Electrical resistivity as a binary classifier for bridge scour evaluation

Abstract

Scour is responsible for approximately 60% of all bridge collapses in the United States. Evaluating scour using empirical equations has proven inaccurate, particularly in fine-grained soils. Furthermore, evaluating scour potential based on site specific erosion testing can be uneconomic as erosion testing is time consuming. Many soil characteristics that affect soil erosion also influence soil electrical resistivity (ER) which can be measured in the field or in the laboratory. The objectives of this study were to assess if field and laboratory ER measurements can be used interchangeably for characterizing soil erodibility and the impact of saturation as expected during a flood event, on the ER based soil erodibility model. Twenty-one bridge sites were used for in situ electrical resistivity tomography (ERT) surveys and erosion testing.

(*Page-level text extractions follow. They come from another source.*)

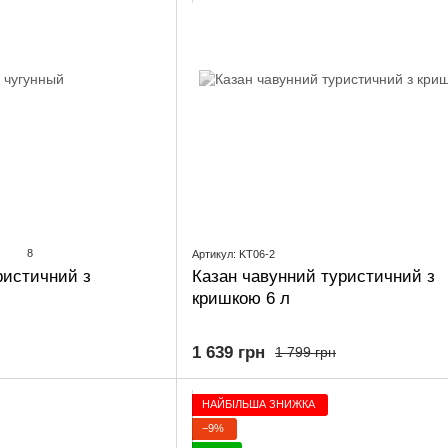
8
Артикул: KT06-2
ристичний з
Казан чавунний туристичний з
кришкою 6 л
1 639 грн
1 799 грн
НАЙБІЛЬША ЗНИЖКА
−9%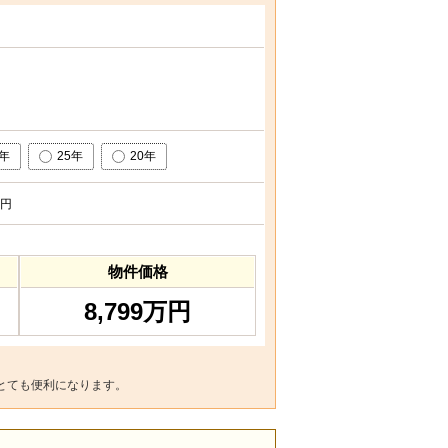
0年
25年
20年
円
物件価格
8,799万円
とても便利になります。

Supplementary ER measurements at varying degrees of saturation were also conducted using a soil box in the laboratory. It was found that ER values do not differ significantly when ERT is conducted on streambanks as opposed to fully saturated conditions. A receiver operating characteristic curve and probability density function (PDF) were used to determine that soils with ER over 50 Ωm had an 87% probability of classifying as highly erodible based on this data set. Statistical tests also suggested that laboratory ER can be used as an alternative to field ERT surveys. While in situ ERT provides more information in terms of spatial variation in the subsurface, laboratory ER measurements on retrieved samples will allow transportation agencies to utilize the developed erodibility classifier model without the capital investment of an ERT system. Given the large number of bridges with scour susceptible foundations in the National Bridge Inventory, ER can be used to rapidly prioritize them for additional testing to measure the erosion potential or to characterize the soil erosion at proposed bridge sites.